The movie derives its title from the year it’s set in, when huge mansions (in present-day Yorkshire) stood tall on the suburbs of Mumbai and horse-drawn carriages plied on dusty grounds carrying dandy men in suits and women in Victorian gowns and hats. Sadly, there aren’t any buxom ladies in tight corsets here. Rajneesh Duggal plays Arjun, an architect, and Adah Sharma plays his catholic wife, Lisa.
The couple, wedded despite parental disapproval, arrives at a haveli that the suave architect plans to convert into a hotel as his big project. The only trouble is – the haveli is haunted by a spirit that eventually possesses Lisa.

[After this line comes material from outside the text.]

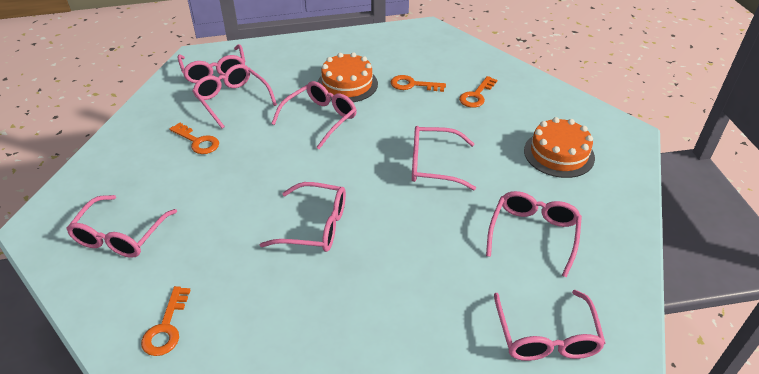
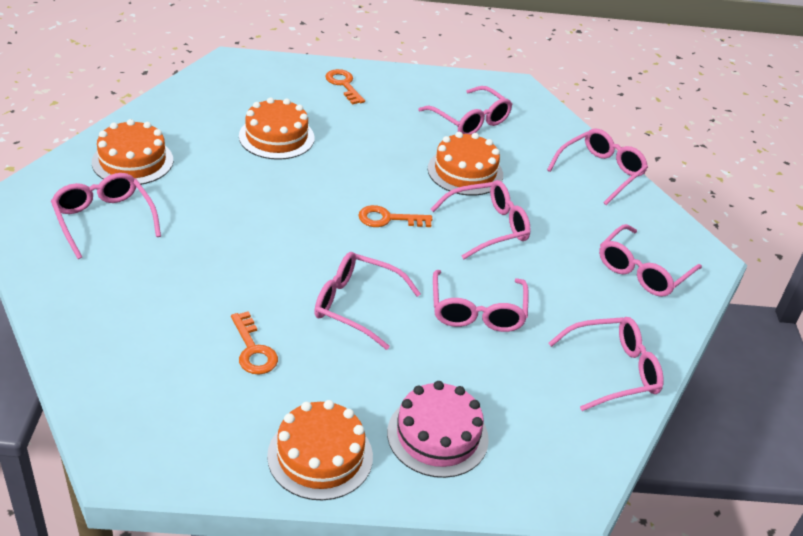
orange cake: 2 -> 4
orange key: 4 -> 3
pink cake: 0 -> 1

Even as the girl transforms from a beautiful bride to a withered zombie that talks in multiple voices and levitates in bed, the guy doesn’t run away but stands beside her, his love unshaken, until he finds a way to exorcise her of the demonic spirit.
Plotwise, ‘1920’ doesn’t offer anything remarkably novel or nightmarish. It abounds with clichés that collage any typical horror film – a large, empty and dimly-lit mansion with huge portraits staring down ominously at its audience. Or its rich architecture that glistens through the shifting shadows. Or a lantern-carrying housekeeper with mysterious facial expressions. Despite this, the film works to an extent because Vikram Bhatt holds it tight until the very climax.
The director lays the ground in the first half and shoots up the scare-quotient in the second half considerably enough for you to feel a full bladder mid-way through your carbonated drink. The film also works because its actors, Rajneesh Duggal and Adah Sharma, deliver credible performances in aptly-suited roles. Adah’s blanched complexion particularly makes her well-suited to play a possessed girl. Raj Zutsi as the scowling priest is too stilted.
The music is quite evocative except the Rakhi Sawant number which stands out like a sore thumb in this sufficiently spooky tale.